This skill captures proven architecture patterns for efficient ML data pipelines using Polars, Apache Arrow, and ClickHouse. It explains decision criteria, zero-copy data flows, lazy evaluation, and scalable PyTorch integration to reduce memory use and speed up ETL and training. The guidance is practical, migration-ready, and focused on production constraints.

How this skill works

I describe when to prefer Polars over Pandas and how to wire Arrow-backed transfers from ClickHouse into Polars for minimal copies. The patterns include Arrow stream ingestion, lazy scan APIs, Parquet batch flows, and a memory-efficient bridge into PyTorch DataLoaders.

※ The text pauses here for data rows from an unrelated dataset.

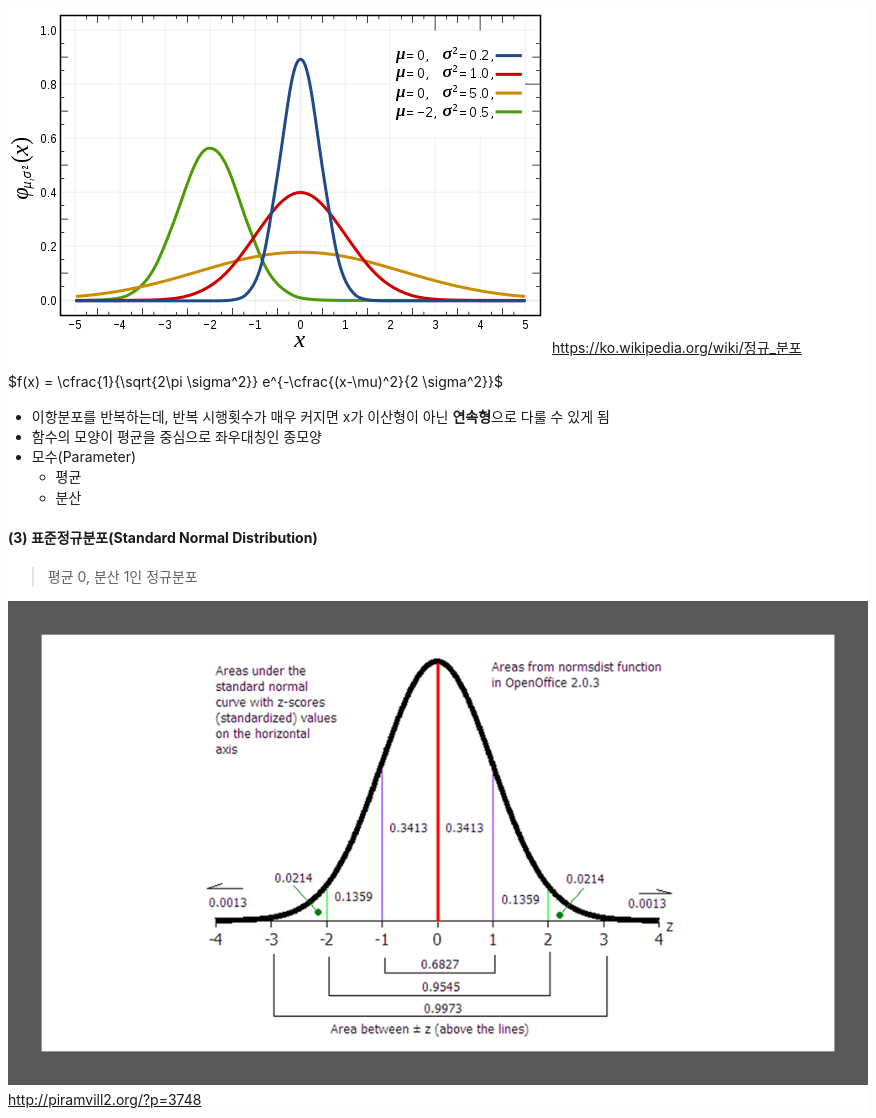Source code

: ![](/assets/images/posts/statistics/normal_distribution.png)
https://ko.wikipedia.org/wiki/정규_분포

$f(x) = \cfrac{1}{\sqrt{2\pi \sigma^2}}  e^{-\cfrac{(x-\mu)^2}{2 \sigma^2}}$

- 이항분포를 반복하는데, 반복 시행횟수가 매우 커지면 x가 이산형이 아닌 **연속형**으로 다룰 수 있게 됨
- 함수의 모양이 평균을 중심으로 좌우대칭인 종모양
- 모수(Parameter)
   - 평균
   - 분산

#### (3) 표준정규분포(Standard Normal Distribution)
> 평균 0, 분산 1인 정규분포

![](/assets/images/posts/statistics/standard_normal_distribution.png)
http://piramvill2.org/?p=3748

I also cover schema validation, benchmarks, migration steps, and anti-patterns to avoid common traps.

When to use it

  • Choosing Polars vs Pandas based on dataset size and operation type
  • Building zero-copy pipelines from ClickHouse into ML training
  • Optimizing memory and throughput for >1M-row datasets
  • Converting batch jobs to lazy, predicate-pushed pipelines
  • Feeding large datasets into PyTorch without loading full dataset into RAM

Best practices

  • Prefer Polars for >1M rows and heavy group-by or join workloads
  • Use ClickHouse → ArrowStream → pl.from_arrow for zero-copy ingestion
  • Compose transformations with pl.scan_* and call .collect() only at the end
  • Validate schemas early and fail-fast with clear error messages
  • Avoid round-tripping to pandas; keep data in Arrow/Polars to prevent extra copies

Example use cases

  • Stream large ClickHouse result sets into a Polars-backed training pipeline with 1.2x peak memory
  • Migrate a Pandas-based ETL to Polars using Arrow transfer and lazy scans to cut runtime by 5–10x
  • Serve batches to PyTorch using a PolarsDataset that slices an Arrow table for per-row access
  • Export reproducible batch inputs to Parquet, process lazily, and apply predicate pushdown
  • Implement schema-driven feature validation with Pydantic before model training

FAQ

When should I still use Pandas?

Use Pandas for small datasets (<1M rows), or when you rely on a Pandas-only ecosystem like certain scikit-learn utilities.

How do I ensure zero-copy from ClickHouse to tensors?

Stream results as Arrow, convert to Polars with pl.from_arrow, select features and call .to_numpy() then torch.from_numpy() to avoid intermediate copies.

What are the common causes of Arrow conversion failures?

Unsupported object-typed columns or mixed types; convert those columns to native types before Arrow serialization.